* _What to produce_
Reproduce the following lines word for word, omitting the pictures from your answer.

Short-answer chart tasks
· · · · · · ·

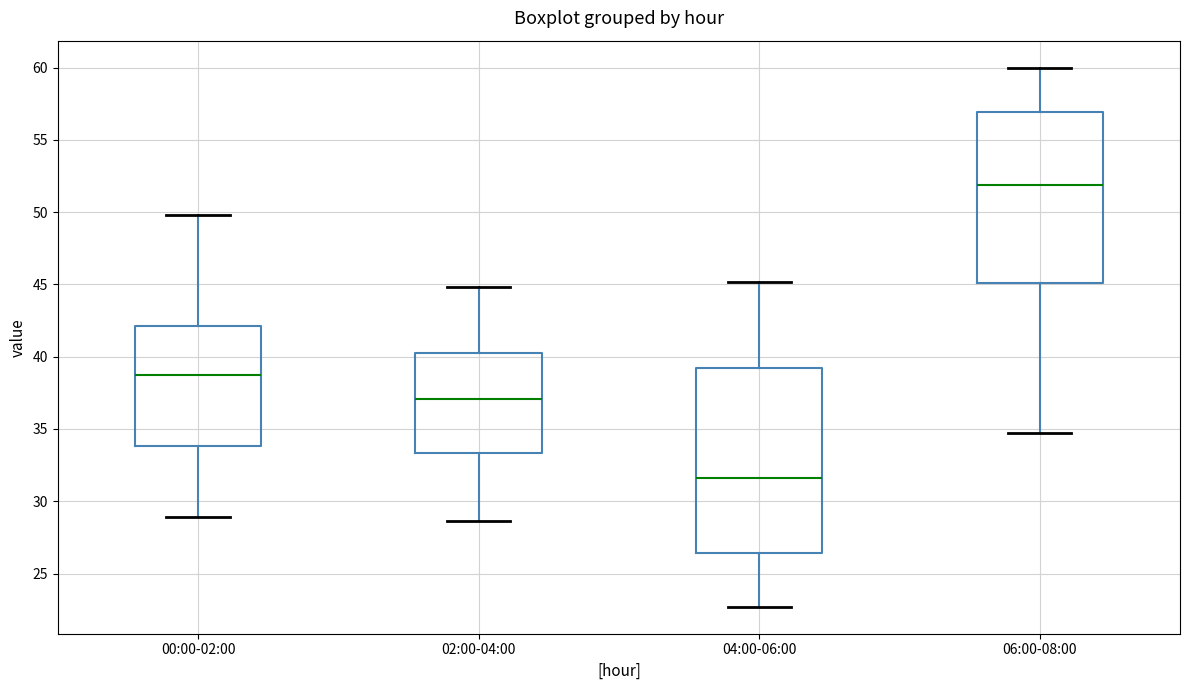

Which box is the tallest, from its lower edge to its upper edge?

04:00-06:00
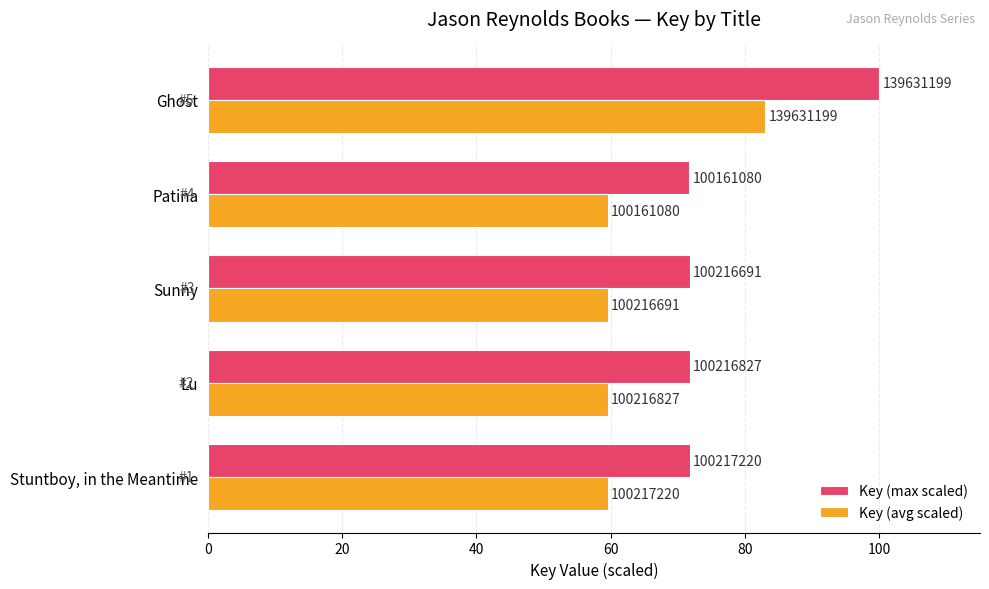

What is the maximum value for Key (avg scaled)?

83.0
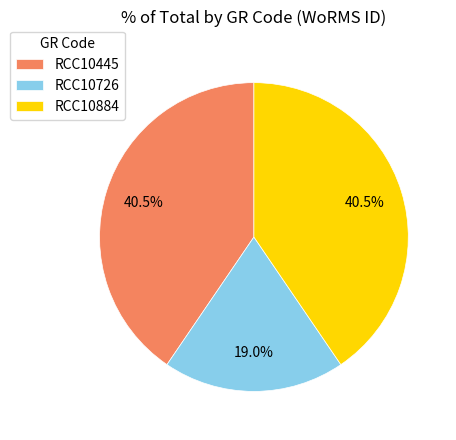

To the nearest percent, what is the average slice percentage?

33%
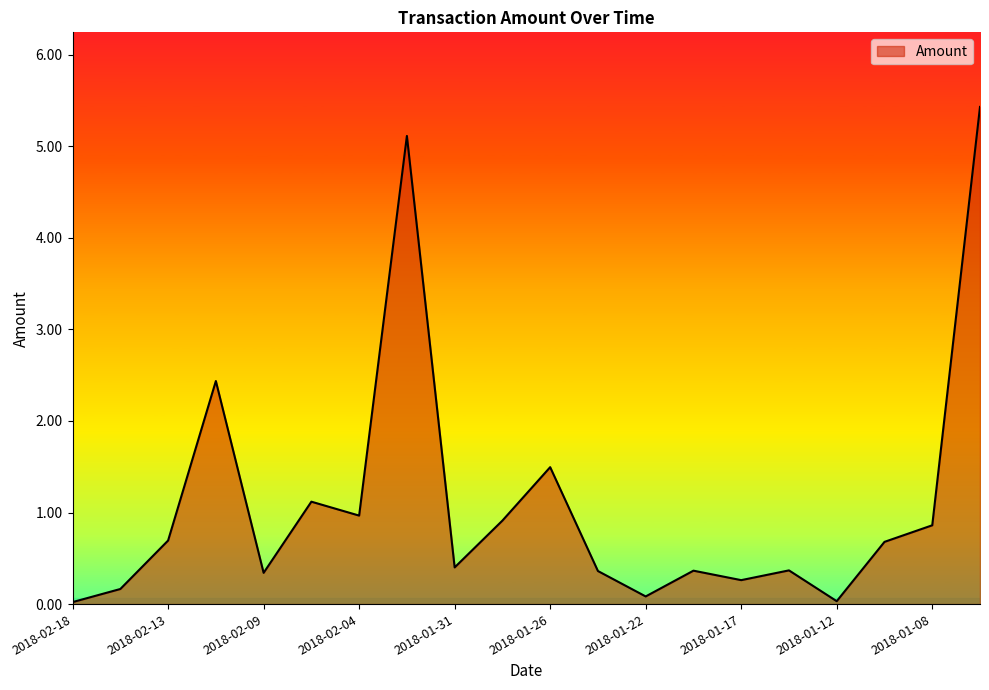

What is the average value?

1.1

· · · · · · ·

* _Response to this task_
Which box is the tallest, from its lower edge to its upper edge?

04:00-06:00

What is the maximum value for Key (avg scaled)?

83.0

To the nearest percent, what is the average slice percentage?

33%

What is the average value?

1.1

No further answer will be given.